No deal yet with Japan. NYT: “…Mr. Obama and Mr. Abe emerged from an Oval Office meeting … with unsettled differences between the United States and Japan over automobiles and agriculture that have hindered negotiations over the broader Trans-Pacific Partnership … [But] they reported substantial progress in their negotiations, and … made a unified call for a quick resolution to the trade pact.”

Dems Try To Set Living Wage Example

“Dem leaders want Senate food workers to make $15 an hour” reports The Hill: “Sen. Charles Schumer (D-N.Y.), who is next in line to become Senate Democratic leader, said he and his colleagues have spoken to Senate Rules Committee Chairman Roy Blunt (R-Mo.) about raising wages for Senate food workers.”

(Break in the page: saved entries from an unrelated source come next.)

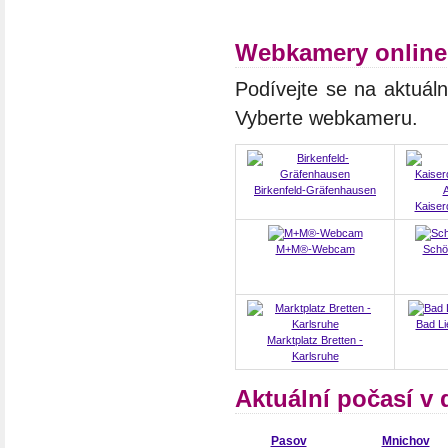
Webkamery online
Podívejte se na aktuál
Vyberte webkameru.
Birkenfeld-Gräfenhausen
Kaiser
M+M®-Webcam
Schö
Bad Li
Marktplatz Bretten -
Karlsruhe
Aktuální počasí v
Pasov
Mnichov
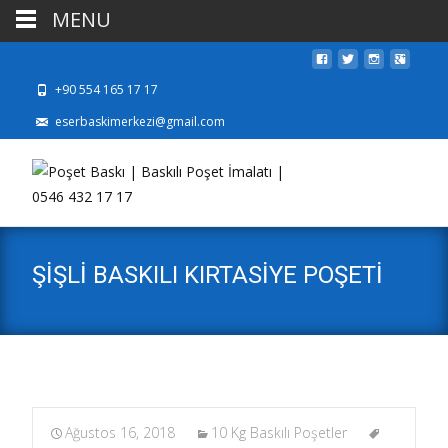
MENU
+90 554 165 17 17
eserbaskimerkezi@gmail.com
ŞİŞLİ BASKILI KIRTASİYE POŞETİ
Ağustos 16, 2018
10 Kg Baskılı Poşetler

“Income Inequality Is Costing the U.S. on Social Issues” argues NYT’s Eduardo Porter: “Pick almost any measure of social health and cohesion over the last four decades or so, and you will find that the United States took a wrong turn along the way … when globalization struck at the jobs on which 20th-century America had built its middle class, the United States discovered that it did not, in fact, have much of a welfare state to speak of. The threadbare safety net tore under the strain.”

Corker Corks Budget

Sen. Bob Corker blocks budget deal over “gimmick” Politico: “The Tennessee Republican on Tuesday said he would not sign the final budget deal because the agreement would let appropriators take unspent money from mandatory programs — like a crime victims fund or children’s insurance account — and use it to pay for other congressional priorities … GOP leaders can’t move forward until he signs it.”

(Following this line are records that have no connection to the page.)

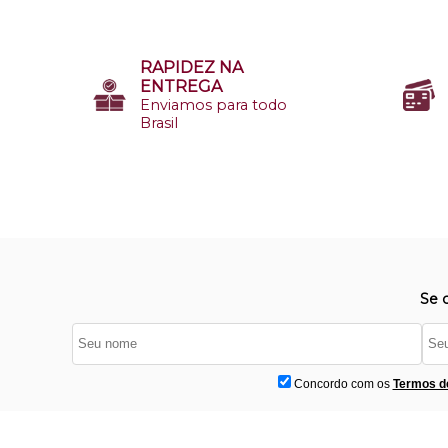
RAPIDEZ NA
ENTREGA
Enviamos para todo
Brasil
Se 
Concordo com os
Termos d
Institucional
D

“Spending pressure” in Congress could override GOP budget. NYT: “The House and the Senate Armed Services Committees are drafting legislation … breaking military spending caps … A bipartisan group of lawmakers is pushing measures to speed the Food and Drug Administration’s approval process for drugs and medical devices, which would probably require additional spending. Senators Rob Portman, Republican of Ohio, and Mark Warner, Democrat of Virginia, introduced legislation on Tuesday to expand Pell Grants that the new budget deal is supposed to freeze.”

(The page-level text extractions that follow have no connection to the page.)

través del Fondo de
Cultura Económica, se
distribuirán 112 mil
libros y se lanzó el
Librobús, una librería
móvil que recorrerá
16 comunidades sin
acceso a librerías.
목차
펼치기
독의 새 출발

Veto threats for first GOP spending bills. The Hill: “The White House said the bill ‘fails’ to fund building upgrades on military bases and and expansions to medical facilities used by veterans. While it provides $4.6 billion above the 2015 funding level, it’s $1.2 billion less than Obama’s request. The administration said it also ‘strongly objects’ to the use of the Pentagon’s war fund to pay for infrastructure investments.”